(Dataset items)
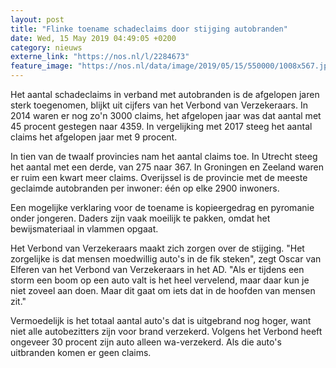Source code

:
 ```yaml
---
layout: post
title: "Flinke toename schadeclaims door stijging autobranden"
date: Wed, 15 May 2019 04:49:05 +0200
category: nieuws
externe_link: "https://nos.nl/l/2284673"
feature_image: "https://nos.nl/data/image/2019/05/15/550000/1008x567.jpg"
---
```


<p>Het aantal schadeclaims in verband met autobranden is de afgelopen jaren sterk toegenomen, blijkt uit cijfers van het Verbond van Verzekeraars. In 2014 waren er nog zo'n 3000 claims, het afgelopen jaar was dat aantal met 45 procent gestegen naar 4359. In vergelijking met 2017 steeg het aantal claims het afgelopen jaar met 9 procent.</p>
<p>In tien van de twaalf provincies nam het aantal claims toe. In Utrecht steeg het aantal met een derde, van 275 naar 367. In Groningen en Zeeland waren er ruim een kwart meer claims. Overijssel is de provincie met de meeste geclaimde autobranden per inwoner: één op elke 2900 inwoners.</p>
<p>Een mogelijke verklaring voor de toename is kopieergedrag en pyromanie onder jongeren. Daders zijn vaak moeilijk te pakken, omdat het bewijsmateriaal in vlammen opgaat.</p>
<p>Het Verbond van Verzekeraars maakt zich zorgen over de stijging. "Het zorgelijke is dat mensen moedwillig auto's in de fik steken", zegt Oscar van Elferen van het Verbond van Verzekeraars in het AD. "Als er tijdens een storm een boom op een auto valt is het heel vervelend, maar daar kun je niet zoveel aan doen. Maar dit gaat om iets dat in de hoofden van mensen zit."</p>
<p>Vermoedelijk is het totaal aantal auto's dat is uitgebrand nog hoger, want niet alle autobezitters zijn voor brand verzekerd. Volgens het Verbond heeft ongeveer 30 procent zijn auto alleen wa-verzekerd. Als die auto's uitbranden komen er geen claims.</p>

ABOUT THIS TASK |
Where in the records does the string "https" appear? Copy every line that has it.

EXERCISE SOLUTION |
externe_link: "https://nos.nl/l/2284673"
feature_image: "https://nos.nl/data/image/2019/05/15/550000/1008x567.jpg"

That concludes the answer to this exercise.